Malgré des conditions météorologiques apocalyptiques, le programme de cette deuxième journée fut plutôt chargé. Inutile d’en dire plus, on vous laisse découvrir !
Ah qu’il était beau ce deuxième jour à Dour – hormis l’interminable rideau de pluie bien entendu. Excusez-nous d’avance si ce propos vous semble mièvre ou nostalgique, mais il est toujours bon de voir à quel point un festival peut défendre la fraîcheur des musiques actuelles dans toute leur diversité.
On commence avec
Klub Des Loosers et leurs punchlines qui claquent jusqu’au plus profond des neurones. L’inconvénient, avec ce genre d’artistes, c’est quand les paroles deviennent difficilement compréhensibles, comme ce fut le cas pour celles de Fuzati, engluées sous les basses. Cet inconvénient mis de côté, on reste convaincu que Le Klub Des Loosers (ne vous fiez pas au nom, il est trompeur) reste l'une des plus belles surprises du hip-hop français du cru 2012. Toutefois, méfions-nous. Car si le rap français et américain ont souvent été les meilleurs ambassadeurs mondiaux de l’esprit hip-hop, ces deux derniers risquent de perdre leur place face aux sons hybrides concoctés par des cerveaux dingos d’outre-manche.

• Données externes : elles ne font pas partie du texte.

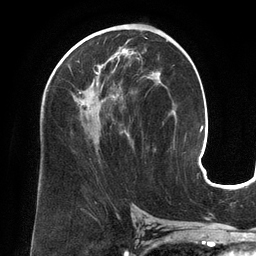
Breast MRI (dynamic contrast-enhanced), one axial slice. Position 75 of 134 along the scan axis. Cropped to one breast. Dynamic contrast-enhanced series, time point 2 of 6 at this slice position (early post-contrast). 3 T. TE 2.7 ms, TR 6.5 ms. 256 × 256 image matrix, field of view 200 × 200 mm. Female patient.
Outlined on this slice (semi-automatic segmentation, software-assisted and operator-edited):
- enhancing-tissue mask used for the functional tumour volume (all voxels passing the contrast-enhancement thresholds inside the analysis volume; usually the tumour): bounding box <68,47,152,136> (left, top, right, bottom; pixels)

Pourtant, du grime énervé des mancuniens de
Murkage au message ouvertement politique de
Speech Debelle (et sa fabuleuse reprise de
Changes de 2Pac), il n'y a rien en commun, mais c'est justement ce qui fait la force de ce hip-hop anglais, biberonné au brassage des cultures. Comme quoi nos voisins britons ne font pas que suivre aveuglements leurs amis d’outre-Atlantique : avec comme ultime démonstration, la prestation toute crescendo du patriarche
Roots Manuva, de plus en plus proche de ses racines jamaïcaines.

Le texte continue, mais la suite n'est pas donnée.